Gradual change is more sustainable
To increase the chances of healthy habits sticking around, don’t revamp lunchtime all at once. Replace one lunch bag item at a time, week by week, and re-evaluate periodically. Slow, consistent change is more successful than abrupt menu alterations. Set a focus for each week and switch up the “healthy” part of the lunch. One week it can be the main item, another the snack and the week after, the beverage.

Lunchbox Swaps

Lunchbox Swaps

Before you switch out one food for another, consider the cravings. Talk about why certain foods are so enjoyable. Creamy, crunchy, salty, sweet and savory are common sensations that draw people to various foods. Finding an alternative that fits into the same sensation category can help satisfy the desire for that food. And then try these seven swaps!

1. Try almonds, carrots or celery instead of chips or pretzels. There is still a crunch, but the nutrients are higher in the healthy stuff.

2. Reach for flavored water instead of soda. Add a splash of fruit juice, lime, lemon, fresh fruit or mint.

3. Choose hummus or avocado instead of mayo on a sandwich. Get the creamy and moist texture with higher quality foods.

4. Munch on a sweet potato with cinnamon instead of cake. Get the sugar fix without the empty calories.

5. Enjoy some plain yogurt swirled with vanilla and honey instead of artificially flavored yogurt or ice cream.

6. Snack on grapes, apples, peaches, dried mango or other fruit instead of candy to satisfy the sweet tooth.

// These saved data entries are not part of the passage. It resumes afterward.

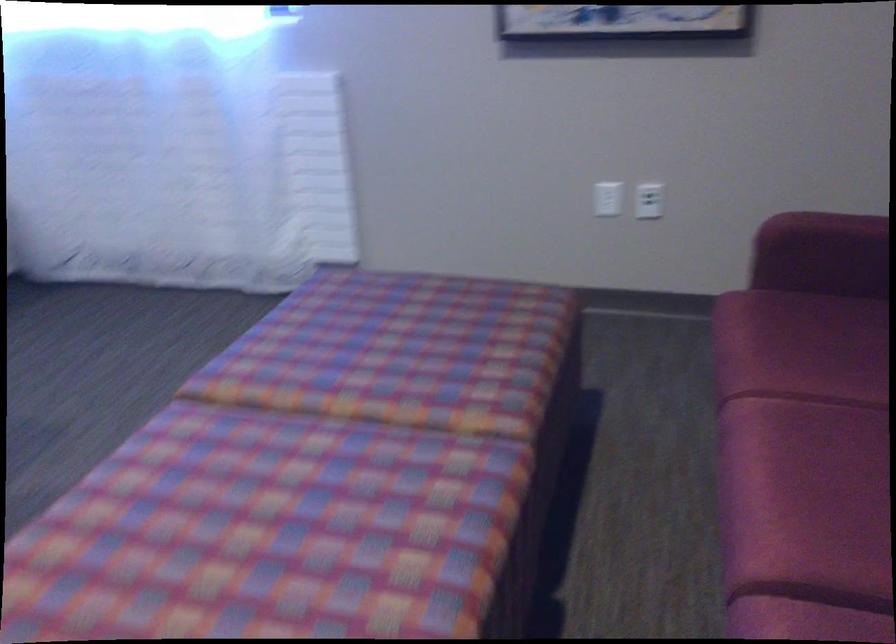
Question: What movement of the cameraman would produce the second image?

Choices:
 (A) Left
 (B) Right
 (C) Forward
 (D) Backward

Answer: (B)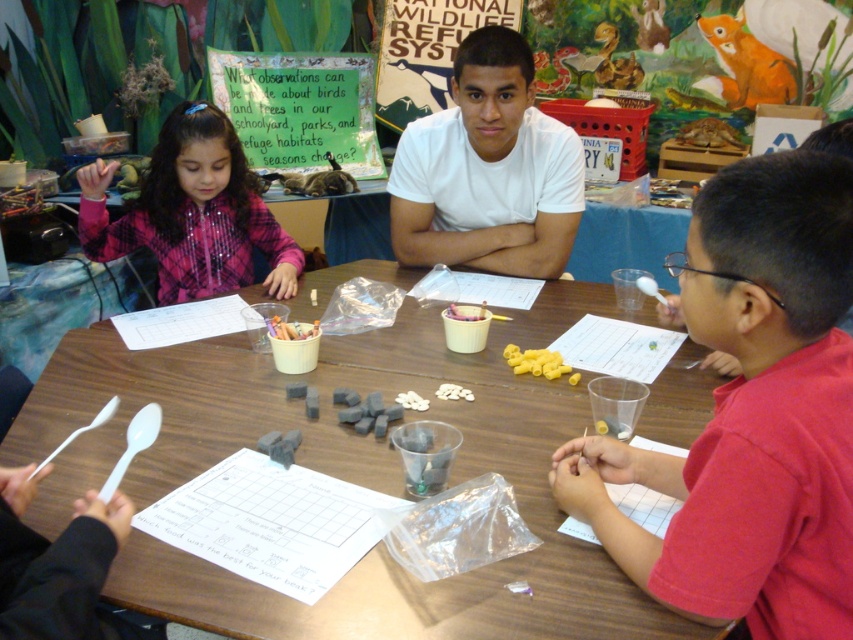
Does yellow matte pasta at center have a larger size compared to white plastic cup at center?

Correct, yellow matte pasta at center is larger in size than white plastic cup at center.

Who is taller, yellow matte pasta at center or white plastic cup at center?

With more height is yellow matte pasta at center.

Who is more distant from viewer, (576, 378) or (300, 330)?

The point (300, 330) is behind.

Locate an element on the screen. yellow matte pasta at center is located at coordinates (535, 362).

Is transparent plastic table at center below white matte cupcake at center?

Indeed, transparent plastic table at center is positioned under white matte cupcake at center.

Does transparent plastic table at center have a lesser height compared to white matte cupcake at center?

No.

Between point (424, 584) and point (461, 317), which one is positioned behind?

Point (461, 317)

Find the location of `transparent plastic table at center`. transparent plastic table at center is located at coordinates (340, 476).

Can you confirm if transparent plastic table at center is shorter than metallic gold sign at upper center?

No.

Which is behind, point (691, 396) or point (467, 17)?

The point (467, 17) is behind.

Between point (402, 310) and point (405, 100), which one is positioned in front?

Point (402, 310) is in front.

I want to click on transparent plastic table at center, so click(x=340, y=476).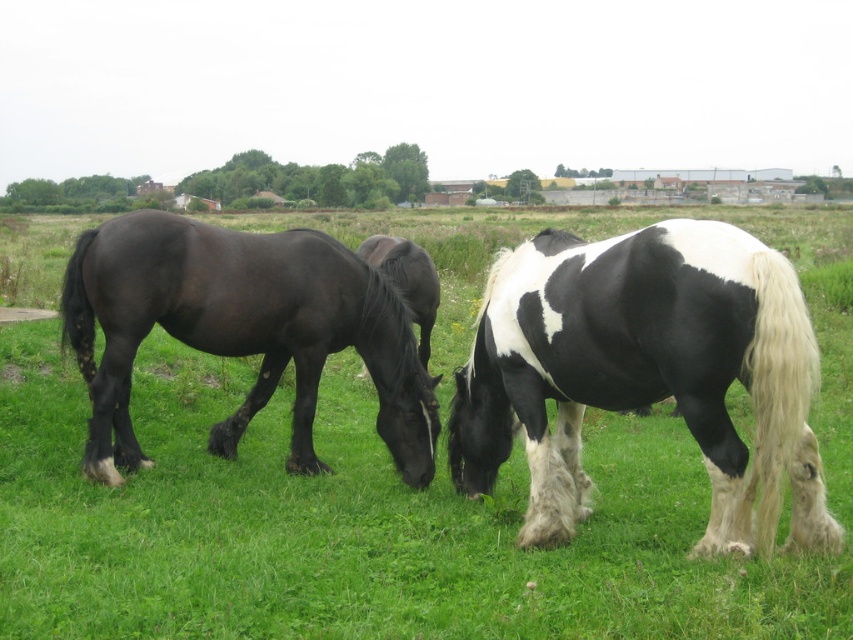
You are a photographer aiming to capture the black and white speckled coat at center and the green grass at center in your shot. Which object is positioned higher in the frame?

The green grass at center is above the black and white speckled coat at center, so the green grass at center is higher in the frame.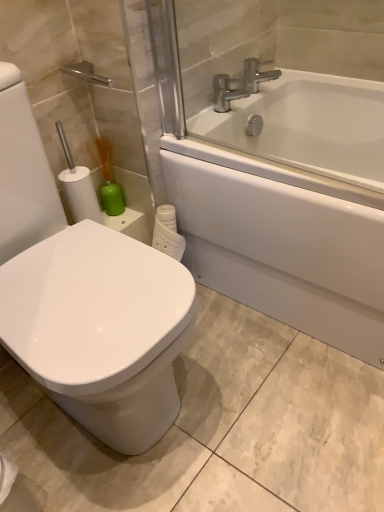
Question: From the image's perspective, is green matte soap dispenser at left on silver metallic faucet at upper center?

Choices:
 (A) no
 (B) yes

Answer: (A)

Question: Are green matte soap dispenser at left and silver metallic faucet at upper center beside each other?

Choices:
 (A) yes
 (B) no

Answer: (B)

Question: Is the position of green matte soap dispenser at left less distant than that of silver metallic faucet at upper center?

Choices:
 (A) yes
 (B) no

Answer: (A)

Question: Is green matte soap dispenser at left to the right of silver metallic faucet at upper center from the viewer's perspective?

Choices:
 (A) yes
 (B) no

Answer: (B)

Question: Considering the relative sizes of green matte soap dispenser at left and silver metallic faucet at upper center in the image provided, is green matte soap dispenser at left smaller than silver metallic faucet at upper center?

Choices:
 (A) yes
 (B) no

Answer: (A)

Question: From a real-world perspective, is green matte soap dispenser at left positioned over silver metallic faucet at upper center based on gravity?

Choices:
 (A) yes
 (B) no

Answer: (B)

Question: Is white glossy bathtub at upper right at the back of silver metallic faucet at upper center?

Choices:
 (A) yes
 (B) no

Answer: (B)

Question: From the image's perspective, is silver metallic faucet at upper center located beneath white glossy bathtub at upper right?

Choices:
 (A) no
 (B) yes

Answer: (A)

Question: Is the position of silver metallic faucet at upper center more distant than that of white glossy bathtub at upper right?

Choices:
 (A) yes
 (B) no

Answer: (A)

Question: Does silver metallic faucet at upper center have a greater height compared to white glossy bathtub at upper right?

Choices:
 (A) no
 (B) yes

Answer: (A)

Question: Considering the relative sizes of silver metallic faucet at upper center and white glossy bathtub at upper right in the image provided, is silver metallic faucet at upper center wider than white glossy bathtub at upper right?

Choices:
 (A) no
 (B) yes

Answer: (A)

Question: Is silver metallic faucet at upper center outside of white glossy bathtub at upper right?

Choices:
 (A) yes
 (B) no

Answer: (B)

Question: Is white glossy bidet at left surrounded by silver metallic faucet at upper center?

Choices:
 (A) no
 (B) yes

Answer: (A)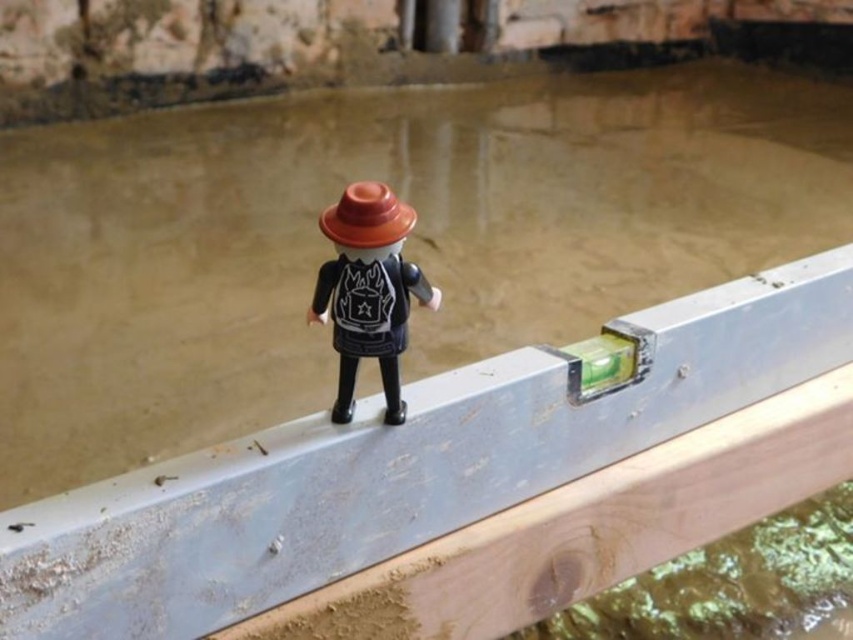
Looking at this image, you are a construction worker inspecting the site. The toy figure is part of a scale model. If you need to place a new beam that must be aligned horizontally using the level tool, where should you position the level relative to the matte black figure at center to ensure proper alignment?

To ensure proper alignment, position the level tool on the metallic beam in front of the matte black figure at center, as the level tool is already resting there, indicating the correct horizontal position.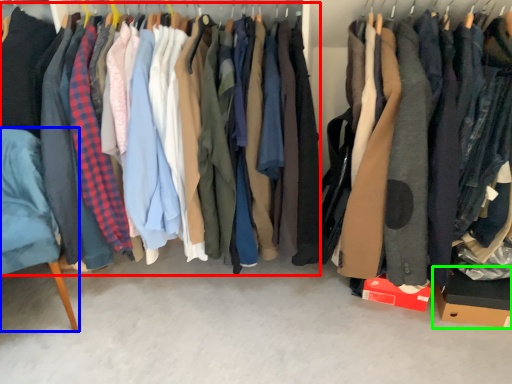
Question: Based on their relative distances, which object is farther from closet (highlighted by a red box)? Choose from furniture (highlighted by a blue box) and cardboard box (highlighted by a green box).

Choices:
 (A) furniture
 (B) cardboard box

Answer: (B)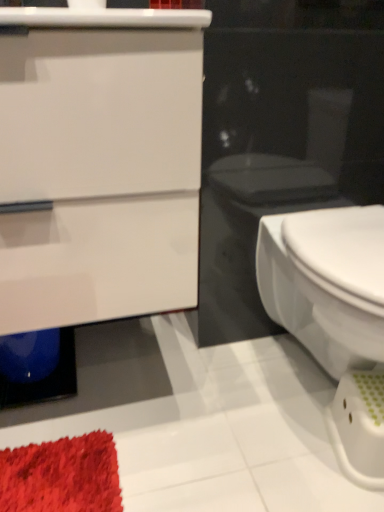
Question: Does white glossy bidet at right have a greater width compared to white glossy cabinet at upper left?

Choices:
 (A) yes
 (B) no

Answer: (A)

Question: Is white glossy cabinet at upper left surrounded by white glossy bidet at right?

Choices:
 (A) yes
 (B) no

Answer: (B)

Question: From a real-world perspective, is white glossy bidet at right over white glossy cabinet at upper left?

Choices:
 (A) no
 (B) yes

Answer: (A)

Question: Does white glossy bidet at right appear on the left side of white glossy cabinet at upper left?

Choices:
 (A) no
 (B) yes

Answer: (A)

Question: Considering the relative sizes of white glossy bidet at right and white glossy cabinet at upper left in the image provided, is white glossy bidet at right bigger than white glossy cabinet at upper left?

Choices:
 (A) yes
 (B) no

Answer: (B)

Question: Does white glossy bidet at right have a lesser width compared to white glossy cabinet at upper left?

Choices:
 (A) no
 (B) yes

Answer: (A)

Question: Does white glossy cabinet at upper left have a greater height compared to white glossy bidet at right?

Choices:
 (A) yes
 (B) no

Answer: (A)

Question: Is white glossy cabinet at upper left at the left side of white glossy bidet at right?

Choices:
 (A) no
 (B) yes

Answer: (B)

Question: Is white glossy cabinet at upper left looking in the opposite direction of white glossy bidet at right?

Choices:
 (A) yes
 (B) no

Answer: (B)

Question: Considering the relative positions of white glossy cabinet at upper left and white glossy bidet at right in the image provided, is white glossy cabinet at upper left to the right of white glossy bidet at right from the viewer's perspective?

Choices:
 (A) yes
 (B) no

Answer: (B)

Question: From the image's perspective, would you say white glossy cabinet at upper left is shown under white glossy bidet at right?

Choices:
 (A) yes
 (B) no

Answer: (B)

Question: Would you say white glossy bidet at right is part of white glossy cabinet at upper left's contents?

Choices:
 (A) yes
 (B) no

Answer: (B)

Question: Visually, is white glossy cabinet at upper left positioned to the left or to the right of white glossy bidet at right?

Choices:
 (A) left
 (B) right

Answer: (A)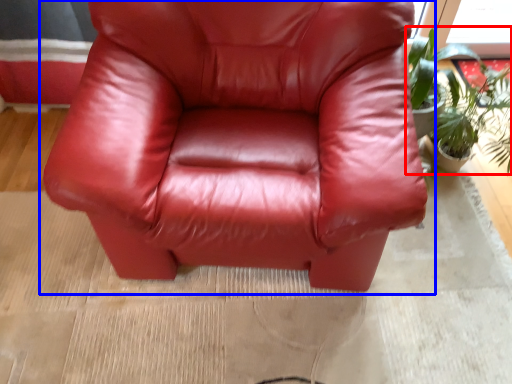
Question: Which of the following is the closest to the observer, houseplant (highlighted by a red box) or chair (highlighted by a blue box)?

Choices:
 (A) houseplant
 (B) chair

Answer: (B)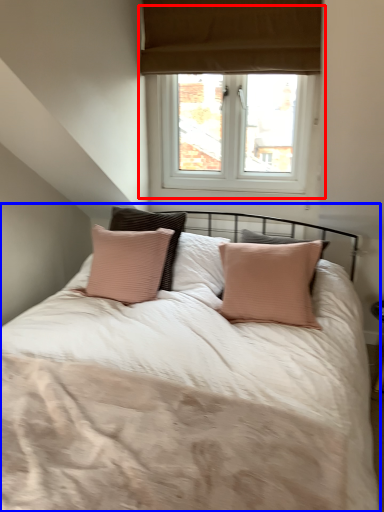
Question: Which point is further to the camera, window (highlighted by a red box) or bed (highlighted by a blue box)?

Choices:
 (A) window
 (B) bed

Answer: (A)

7. Indulge in a piece of dark chocolate or a nuts-only bar instead of a candy bar.

Reward Yourself

Reward Yourself

Health reasons aside, these food swaps can give you more energy and increase your focus. When you begin incorporating these swaps into your routine, celebrate together! Find a common treat for the family to enjoy each week or month. New lunch bags, a healthy cooking class or a fun physical activity will promote family fitness beyond lunchtime.